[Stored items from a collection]

◇ ◇ ◇ ◇ ◇ ◇ ◇

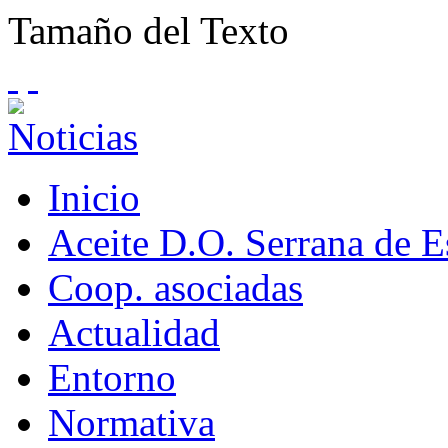
Tamaño del Texto
Inicio
Aceite D.O. Serrana de 
Coop. asociadas
Actualidad
Entorno
Normativa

◇ ◇ ◇ ◇ ◇ ◇ ◇

--- What the exercise asks ---
Turn the text lines from the rows above into one numbered list, leaving out any blank lines and all pictures.

--- Exercise answer ---
1. Tamaño del Texto
2. Inicio
3. Aceite D.O. Serrana de 
4. Coop. asociadas
5. Actualidad
6. Entorno
7. Normativa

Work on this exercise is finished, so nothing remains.